▶ **What is expected**:
Answer these questions from the text on Apple's iOS 8 and fingerprint checkout:
1. For owners of which smartphone did PayPal introduce fingerprint scanning checkout in early May?
2. On which iPhone did Apple open its fingerprint scanning technology to developers?
3. Who is co-founder and CEO of Prolific Interactive?

▶ **Text section**:

A Forrester Research report analyzes the early successes and failures of Apple’s mobile payments system.
Apple unveiled the latest version of its mobile operating system, which at last opens up the company’s Touch ID biometric fingerprint scanner to developers.
Early in May, PayPal introduced biometric fingerprint scanning checkout to mobile commercefor consumers who own the Samsung Galaxy S5 smartphone, which comes with built-in biometrics technology. It was big news because it was a giant step toward ridding the mobile shopping checkout process of all the friction of typing in the requisite information to complete a purchase. Three taps of the finger and a PayPal order is complete.
Apple Inc. is moving in the same direction.
Apple today debuted iOS 8, the latest version of its mobile operating system for the iPhone, iPad, iPad Mini and iPod Touch. And the company has opened up its biometric fingerprint scanning technology on the iPhone 5s (and soon multiple versions of the iPhone 6) to developers. Now, retailers can build true one-touch checkout into their iOS apps. A retailer would associate a consumer’s default shipping and payment information with that consumer’s fingerprint. One touch of a Buy Now button and checkout is over before it started.
“iOS 8 is going to have a major impact on how consumers interact with brands in the mobile commerce space and will simplify the shopping experience,” says Bobby Emamian, co-founder and CEO of Prolific Interactive, a firm that designs and develops mobile-optimized sites, responsive design sites, and mobile apps for iOS and Android smartphones and tablets. It has built apps for retailers including Threadless, ModCloth, Lululemon and Rent the Runway. “We are really excited about how companies will be using Touch ID. For the first time, users can sign into third-party apps via touch, and more importantly, will have a simple touch-to-buy experience in checkout.”

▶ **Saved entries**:
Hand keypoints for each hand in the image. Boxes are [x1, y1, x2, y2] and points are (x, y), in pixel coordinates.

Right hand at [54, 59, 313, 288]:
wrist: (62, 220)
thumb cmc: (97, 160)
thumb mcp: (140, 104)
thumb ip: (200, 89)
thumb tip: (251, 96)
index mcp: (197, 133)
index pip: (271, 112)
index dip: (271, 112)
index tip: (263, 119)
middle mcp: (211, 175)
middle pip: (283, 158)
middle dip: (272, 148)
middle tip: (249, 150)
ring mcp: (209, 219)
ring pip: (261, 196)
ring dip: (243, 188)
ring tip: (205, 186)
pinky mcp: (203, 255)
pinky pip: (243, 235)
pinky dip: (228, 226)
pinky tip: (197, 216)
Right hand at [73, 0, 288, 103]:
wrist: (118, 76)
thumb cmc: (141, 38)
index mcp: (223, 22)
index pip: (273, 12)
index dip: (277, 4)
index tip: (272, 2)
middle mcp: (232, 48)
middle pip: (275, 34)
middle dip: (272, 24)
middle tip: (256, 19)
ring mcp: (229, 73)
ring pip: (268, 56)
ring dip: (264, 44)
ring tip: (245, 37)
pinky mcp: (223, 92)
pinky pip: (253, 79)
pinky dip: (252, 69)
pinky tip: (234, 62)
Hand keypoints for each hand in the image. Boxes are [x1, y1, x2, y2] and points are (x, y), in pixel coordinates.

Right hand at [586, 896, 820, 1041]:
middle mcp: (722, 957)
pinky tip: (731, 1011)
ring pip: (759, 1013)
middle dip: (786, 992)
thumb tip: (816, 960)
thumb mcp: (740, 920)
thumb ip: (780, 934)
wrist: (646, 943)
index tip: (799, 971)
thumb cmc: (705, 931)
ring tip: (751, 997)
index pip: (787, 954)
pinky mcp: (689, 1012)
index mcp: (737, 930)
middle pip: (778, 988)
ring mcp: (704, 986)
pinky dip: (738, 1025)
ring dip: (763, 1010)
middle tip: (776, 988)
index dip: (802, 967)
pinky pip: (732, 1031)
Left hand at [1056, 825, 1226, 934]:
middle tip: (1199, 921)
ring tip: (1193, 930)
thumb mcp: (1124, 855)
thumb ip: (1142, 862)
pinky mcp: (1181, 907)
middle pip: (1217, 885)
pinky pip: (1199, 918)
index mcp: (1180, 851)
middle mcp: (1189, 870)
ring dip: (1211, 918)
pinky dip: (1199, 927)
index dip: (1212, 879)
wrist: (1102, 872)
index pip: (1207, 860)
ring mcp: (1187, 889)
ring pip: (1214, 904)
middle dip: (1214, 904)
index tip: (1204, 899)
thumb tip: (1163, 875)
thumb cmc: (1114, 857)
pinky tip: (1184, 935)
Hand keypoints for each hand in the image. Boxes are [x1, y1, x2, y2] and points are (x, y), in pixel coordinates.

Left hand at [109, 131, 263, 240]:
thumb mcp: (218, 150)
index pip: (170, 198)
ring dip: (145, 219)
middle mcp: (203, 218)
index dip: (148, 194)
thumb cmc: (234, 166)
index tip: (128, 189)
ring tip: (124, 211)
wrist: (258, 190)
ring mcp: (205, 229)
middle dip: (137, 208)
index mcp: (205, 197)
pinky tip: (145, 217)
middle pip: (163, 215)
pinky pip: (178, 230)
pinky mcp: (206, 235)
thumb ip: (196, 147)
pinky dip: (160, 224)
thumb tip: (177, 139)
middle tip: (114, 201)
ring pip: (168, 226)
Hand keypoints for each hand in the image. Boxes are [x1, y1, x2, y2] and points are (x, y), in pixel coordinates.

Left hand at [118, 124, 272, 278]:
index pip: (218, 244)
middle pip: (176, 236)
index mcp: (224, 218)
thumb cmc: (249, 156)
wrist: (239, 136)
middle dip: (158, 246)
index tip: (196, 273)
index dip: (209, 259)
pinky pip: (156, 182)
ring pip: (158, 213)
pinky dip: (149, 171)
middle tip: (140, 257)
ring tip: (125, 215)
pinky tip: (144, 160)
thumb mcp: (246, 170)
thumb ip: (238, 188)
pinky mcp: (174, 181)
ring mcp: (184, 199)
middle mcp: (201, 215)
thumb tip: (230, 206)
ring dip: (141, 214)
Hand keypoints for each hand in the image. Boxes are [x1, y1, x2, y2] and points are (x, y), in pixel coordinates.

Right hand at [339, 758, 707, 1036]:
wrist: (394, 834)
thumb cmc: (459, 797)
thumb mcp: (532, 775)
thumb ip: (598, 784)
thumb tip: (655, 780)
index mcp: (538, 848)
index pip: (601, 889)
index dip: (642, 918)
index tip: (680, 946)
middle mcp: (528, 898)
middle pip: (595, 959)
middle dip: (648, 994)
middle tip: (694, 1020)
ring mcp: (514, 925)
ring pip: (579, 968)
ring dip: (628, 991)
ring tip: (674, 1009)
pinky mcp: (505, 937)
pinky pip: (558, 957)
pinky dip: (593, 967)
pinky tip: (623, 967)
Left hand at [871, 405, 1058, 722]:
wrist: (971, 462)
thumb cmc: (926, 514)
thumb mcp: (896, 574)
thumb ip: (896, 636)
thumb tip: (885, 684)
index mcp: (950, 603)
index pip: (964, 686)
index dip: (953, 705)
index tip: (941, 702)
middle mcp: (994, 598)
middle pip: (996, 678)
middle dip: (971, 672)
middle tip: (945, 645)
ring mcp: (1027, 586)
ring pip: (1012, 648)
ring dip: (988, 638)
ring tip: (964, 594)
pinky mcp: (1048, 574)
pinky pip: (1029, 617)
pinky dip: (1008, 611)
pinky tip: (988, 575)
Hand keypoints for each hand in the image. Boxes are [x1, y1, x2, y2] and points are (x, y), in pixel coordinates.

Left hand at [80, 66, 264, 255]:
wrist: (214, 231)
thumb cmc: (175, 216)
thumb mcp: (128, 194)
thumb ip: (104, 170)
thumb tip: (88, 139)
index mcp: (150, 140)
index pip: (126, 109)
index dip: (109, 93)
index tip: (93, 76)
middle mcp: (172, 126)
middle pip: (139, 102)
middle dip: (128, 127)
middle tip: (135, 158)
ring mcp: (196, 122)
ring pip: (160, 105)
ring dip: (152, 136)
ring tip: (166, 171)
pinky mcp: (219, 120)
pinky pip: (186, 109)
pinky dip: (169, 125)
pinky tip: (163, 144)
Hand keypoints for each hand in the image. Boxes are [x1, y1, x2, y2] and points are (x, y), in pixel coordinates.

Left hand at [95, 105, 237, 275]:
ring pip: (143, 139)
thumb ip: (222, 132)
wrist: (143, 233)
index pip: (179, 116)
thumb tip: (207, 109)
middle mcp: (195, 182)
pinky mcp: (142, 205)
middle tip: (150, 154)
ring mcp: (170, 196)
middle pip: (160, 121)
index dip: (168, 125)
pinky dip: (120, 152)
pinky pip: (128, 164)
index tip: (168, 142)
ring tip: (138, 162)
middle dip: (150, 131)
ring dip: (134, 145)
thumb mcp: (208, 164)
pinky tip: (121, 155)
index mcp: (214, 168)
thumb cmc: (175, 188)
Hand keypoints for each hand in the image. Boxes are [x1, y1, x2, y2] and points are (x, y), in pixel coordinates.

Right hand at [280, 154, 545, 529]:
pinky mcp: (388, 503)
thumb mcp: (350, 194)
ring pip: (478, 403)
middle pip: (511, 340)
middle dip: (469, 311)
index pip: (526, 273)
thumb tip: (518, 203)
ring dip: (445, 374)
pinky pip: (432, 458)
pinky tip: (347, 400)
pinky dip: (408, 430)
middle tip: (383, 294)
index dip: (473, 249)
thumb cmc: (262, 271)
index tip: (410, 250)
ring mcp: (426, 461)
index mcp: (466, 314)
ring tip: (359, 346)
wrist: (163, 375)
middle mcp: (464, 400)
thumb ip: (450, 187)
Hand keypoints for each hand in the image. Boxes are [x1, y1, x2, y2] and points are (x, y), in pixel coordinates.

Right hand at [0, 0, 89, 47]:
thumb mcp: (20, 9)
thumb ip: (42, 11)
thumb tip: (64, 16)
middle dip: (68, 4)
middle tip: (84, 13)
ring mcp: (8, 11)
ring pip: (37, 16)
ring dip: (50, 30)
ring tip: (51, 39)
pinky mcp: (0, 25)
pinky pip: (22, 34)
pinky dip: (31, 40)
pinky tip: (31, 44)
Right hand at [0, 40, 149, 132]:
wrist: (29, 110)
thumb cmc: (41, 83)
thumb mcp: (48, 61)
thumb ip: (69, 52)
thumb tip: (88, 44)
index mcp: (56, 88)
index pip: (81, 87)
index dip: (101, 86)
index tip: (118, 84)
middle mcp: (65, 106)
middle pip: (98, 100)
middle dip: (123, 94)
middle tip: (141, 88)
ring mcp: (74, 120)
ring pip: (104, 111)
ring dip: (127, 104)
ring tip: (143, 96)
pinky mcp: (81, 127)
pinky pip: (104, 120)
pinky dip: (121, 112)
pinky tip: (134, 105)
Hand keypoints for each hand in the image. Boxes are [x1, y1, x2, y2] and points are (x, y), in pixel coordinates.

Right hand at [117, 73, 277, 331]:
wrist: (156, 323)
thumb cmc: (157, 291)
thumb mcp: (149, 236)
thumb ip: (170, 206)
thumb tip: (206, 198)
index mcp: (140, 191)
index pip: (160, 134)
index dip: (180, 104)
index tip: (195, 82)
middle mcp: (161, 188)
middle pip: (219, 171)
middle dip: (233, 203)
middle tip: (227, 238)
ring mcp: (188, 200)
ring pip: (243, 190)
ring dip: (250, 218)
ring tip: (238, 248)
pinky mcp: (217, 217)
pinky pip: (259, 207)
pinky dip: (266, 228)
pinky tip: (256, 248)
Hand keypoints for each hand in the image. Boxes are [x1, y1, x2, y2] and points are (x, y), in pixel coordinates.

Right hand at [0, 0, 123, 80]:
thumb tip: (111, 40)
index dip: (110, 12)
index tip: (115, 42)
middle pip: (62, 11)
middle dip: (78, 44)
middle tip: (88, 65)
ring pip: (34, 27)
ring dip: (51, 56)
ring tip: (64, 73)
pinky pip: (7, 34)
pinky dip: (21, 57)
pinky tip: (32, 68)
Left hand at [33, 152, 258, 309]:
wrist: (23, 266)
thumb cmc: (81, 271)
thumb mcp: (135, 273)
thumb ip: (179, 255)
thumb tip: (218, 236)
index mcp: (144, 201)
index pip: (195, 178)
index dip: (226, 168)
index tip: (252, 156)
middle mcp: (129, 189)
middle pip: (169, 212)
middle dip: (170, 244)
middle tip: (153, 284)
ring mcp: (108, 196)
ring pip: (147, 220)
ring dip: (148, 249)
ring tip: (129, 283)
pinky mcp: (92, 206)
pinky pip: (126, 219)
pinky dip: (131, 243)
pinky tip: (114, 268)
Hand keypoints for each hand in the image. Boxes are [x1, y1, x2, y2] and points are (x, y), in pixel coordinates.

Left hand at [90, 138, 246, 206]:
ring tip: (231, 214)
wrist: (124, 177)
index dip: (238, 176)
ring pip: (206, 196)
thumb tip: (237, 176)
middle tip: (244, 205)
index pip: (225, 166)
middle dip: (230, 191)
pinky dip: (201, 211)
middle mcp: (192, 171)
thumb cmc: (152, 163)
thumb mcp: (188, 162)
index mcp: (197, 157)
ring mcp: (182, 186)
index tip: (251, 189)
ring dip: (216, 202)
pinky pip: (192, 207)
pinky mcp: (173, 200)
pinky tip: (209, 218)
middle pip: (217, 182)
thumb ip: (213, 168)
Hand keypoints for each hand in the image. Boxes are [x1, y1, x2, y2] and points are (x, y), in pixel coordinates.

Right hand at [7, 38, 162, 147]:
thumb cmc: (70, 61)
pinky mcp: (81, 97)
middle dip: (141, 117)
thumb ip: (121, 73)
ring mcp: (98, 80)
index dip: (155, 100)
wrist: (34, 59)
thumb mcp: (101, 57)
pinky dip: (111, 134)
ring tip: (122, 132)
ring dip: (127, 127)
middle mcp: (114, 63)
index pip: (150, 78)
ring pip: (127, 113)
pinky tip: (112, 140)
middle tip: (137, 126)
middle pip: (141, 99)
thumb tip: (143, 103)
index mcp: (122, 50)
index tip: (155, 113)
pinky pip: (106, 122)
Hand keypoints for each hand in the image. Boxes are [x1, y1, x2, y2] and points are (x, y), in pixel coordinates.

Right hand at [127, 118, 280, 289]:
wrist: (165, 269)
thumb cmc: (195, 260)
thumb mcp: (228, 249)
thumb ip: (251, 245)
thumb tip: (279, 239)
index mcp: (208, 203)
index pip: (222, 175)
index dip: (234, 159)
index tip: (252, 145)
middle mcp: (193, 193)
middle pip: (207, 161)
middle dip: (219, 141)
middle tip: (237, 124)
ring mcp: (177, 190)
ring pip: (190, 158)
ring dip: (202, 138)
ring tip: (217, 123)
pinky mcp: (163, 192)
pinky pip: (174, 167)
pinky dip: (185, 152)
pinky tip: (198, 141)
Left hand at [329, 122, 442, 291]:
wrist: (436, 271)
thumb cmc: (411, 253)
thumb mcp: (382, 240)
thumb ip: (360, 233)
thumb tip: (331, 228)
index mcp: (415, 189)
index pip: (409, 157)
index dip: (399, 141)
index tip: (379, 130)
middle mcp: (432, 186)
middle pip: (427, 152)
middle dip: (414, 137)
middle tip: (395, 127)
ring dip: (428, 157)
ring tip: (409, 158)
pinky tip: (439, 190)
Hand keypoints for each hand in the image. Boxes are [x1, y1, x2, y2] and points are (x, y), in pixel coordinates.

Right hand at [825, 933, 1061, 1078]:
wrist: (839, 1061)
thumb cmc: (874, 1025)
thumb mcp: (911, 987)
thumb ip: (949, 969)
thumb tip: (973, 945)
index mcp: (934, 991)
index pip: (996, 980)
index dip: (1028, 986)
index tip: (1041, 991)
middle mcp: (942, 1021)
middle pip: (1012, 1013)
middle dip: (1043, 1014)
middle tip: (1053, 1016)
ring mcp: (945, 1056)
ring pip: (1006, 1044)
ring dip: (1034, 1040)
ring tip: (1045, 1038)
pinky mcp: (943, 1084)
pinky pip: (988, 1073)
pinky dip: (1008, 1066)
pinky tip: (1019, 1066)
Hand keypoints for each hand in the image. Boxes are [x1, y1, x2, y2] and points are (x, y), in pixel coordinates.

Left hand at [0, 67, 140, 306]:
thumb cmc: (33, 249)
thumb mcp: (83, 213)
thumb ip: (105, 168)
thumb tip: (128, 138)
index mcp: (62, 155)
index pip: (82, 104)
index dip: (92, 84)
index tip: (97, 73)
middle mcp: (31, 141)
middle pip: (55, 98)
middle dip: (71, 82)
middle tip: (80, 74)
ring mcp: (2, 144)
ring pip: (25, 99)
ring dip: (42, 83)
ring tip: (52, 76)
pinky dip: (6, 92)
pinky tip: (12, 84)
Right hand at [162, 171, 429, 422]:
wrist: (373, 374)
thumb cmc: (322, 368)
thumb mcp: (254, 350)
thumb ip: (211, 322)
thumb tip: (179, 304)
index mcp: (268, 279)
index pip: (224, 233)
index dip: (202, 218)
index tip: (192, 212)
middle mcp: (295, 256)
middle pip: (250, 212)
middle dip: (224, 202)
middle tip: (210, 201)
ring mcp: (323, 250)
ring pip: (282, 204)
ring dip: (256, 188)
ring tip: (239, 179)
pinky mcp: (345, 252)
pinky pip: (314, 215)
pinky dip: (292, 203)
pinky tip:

▶ **Answer for this exercise**:
1. The Samsung Galaxy S5
2. The iPhone 5s, and soon multiple versions of the iPhone 6
3. Bobby Emamian